Escaping Maharashtra: it suddenly struck him as a better title than Limo Roulette. But maybe not, Farrokh thought.

“I’m quite fond of bibliophiles,” Martin Mills was saying as they climbed the stairs. For the first time, Dr. Daruwalla was aware of how loudly the scholastic spoke; the zealot was too loud for a library.

“There are over eight hundred thousand volumes here,” Farrokh whispered. “This includes ten thousand manuscripts!”

“I’m glad we’re alone for a moment,” the missionary said in a voice that rattled the wrought iron of the loggia.

“Ssshhh!” the doctor hissed. The marble statues frowned down upon them; 80 or 90 of the library staffers had long ago assumed the frowning air of the statuary, and Dr. Daruwalla foresaw that the zealot with his booming voice would soon be rebuked by one of the slipper-clad, scolding types who scurried through the musty recesses of the Asiatic Society Library. To avoid a confrontation, the doctor steered the scholastic into a reading room with no one in it.

The ceiling fan had snagged the string that turned the fan on and off, and only the slight ticking of the string against the blades disturbed the silence of the moldering air. The dusty books sagged on the carved teak shelves; numbered cartons of manuscripts were stacked against the bookcases; wide-bottomed, leather-padded chairs surrounded an oval table that was strewn with pencils and pads of notepaper. Only one of these chairs was on castors; it was tilted, for it was four-legged and had only three castors—the missing castor, like a paperweight, held down one of the pads of notepaper.

The American zealot, as if compelled by his countrymen’s irritating instinct to appear handy with all things, instantly undertook the task of repairing the broken chair. There were a half-dozen other chairs that the doctor and the missionary could have sat in, and Dr. Daruwalla suspected that the chair with the detached castor had probably maintained its disabled condition, untouched, for the last 10 or 20 years; perhaps the chair had been partially destroyed in celebration of Independence—more than 40 years ago! Yet here was this fool, determined to make it right. Is there no place in town I can take this idiot? Farrokh wondered. Before the doctor could stop the zealot, Martin Mills had upended the chair on the oval table, where it made a loud thump.

“Come on—you must tell me,” the missionary said. “I’m dying to hear the story of your conversion. Naturally, the Father Rector has told me about it.”
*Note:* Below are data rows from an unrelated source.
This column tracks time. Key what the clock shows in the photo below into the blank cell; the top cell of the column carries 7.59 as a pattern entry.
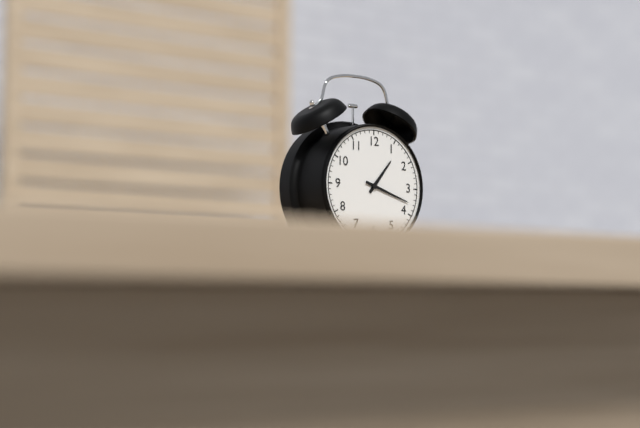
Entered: 1.18
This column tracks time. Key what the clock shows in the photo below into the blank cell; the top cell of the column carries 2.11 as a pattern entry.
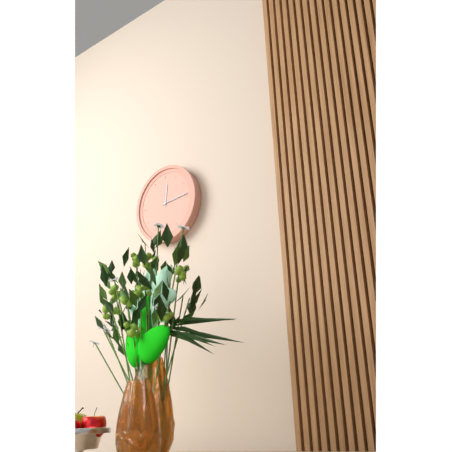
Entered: 12.14
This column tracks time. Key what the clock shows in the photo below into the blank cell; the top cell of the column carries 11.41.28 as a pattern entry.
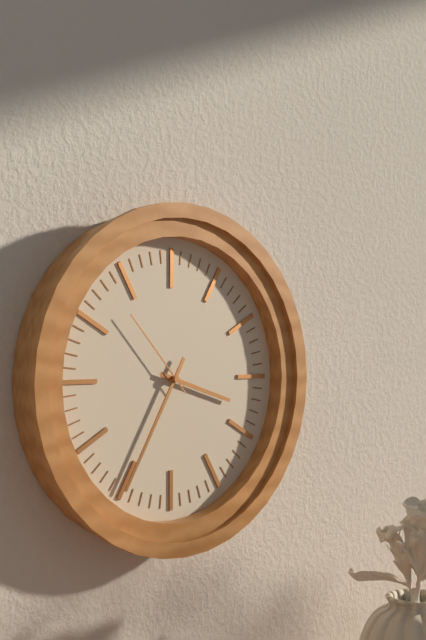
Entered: 3.35.53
Naturally, Dr. Daruwalla thought; Father Julian had doubtless made the doctor come off as a deluded, false convert. Then, suddenly, to Farrokh’s surprise, the missionary produced a knife! It was one of those Swiss Army knives that Dhar liked so much—a kind of toolbox unto itself. With something that resembled a leather-punch, the Jesuit was boring a hole into the leg of the chair. The rotting wood fell on the table.

“It just needs a new screw hole,” Martin explained. “I can’t believe no one knew how to fix it.”

“I suppose people just sat in the other chairs,” Dr. Daruwalla suggested. While the scholastic wrestled with the chair leg, the nasty little tool on the knife suddenly snapped closed, neatly removing a hunk of Martin’s index finger. The Jesuit bled profusely onto a pad of notepaper.

“Now, look, you’ve cut yourself …” Dr. Daruwalla began.

“It’s nothing,” the zealot said, but it was evident that the chair was beginning to make the man of God angry. “I want to hear your story. Come on. I know how it starts… you’re in Goa, aren’t you? You’ve just gone to visit the sainted remains of our Francis Xavier… what’s left of him. And you go to sleep thinking of that pilgrim who bit off St. Francis’s toe.”

“I went to sleep thinking of nothing at all!” Farrokh insisted, his voice rising.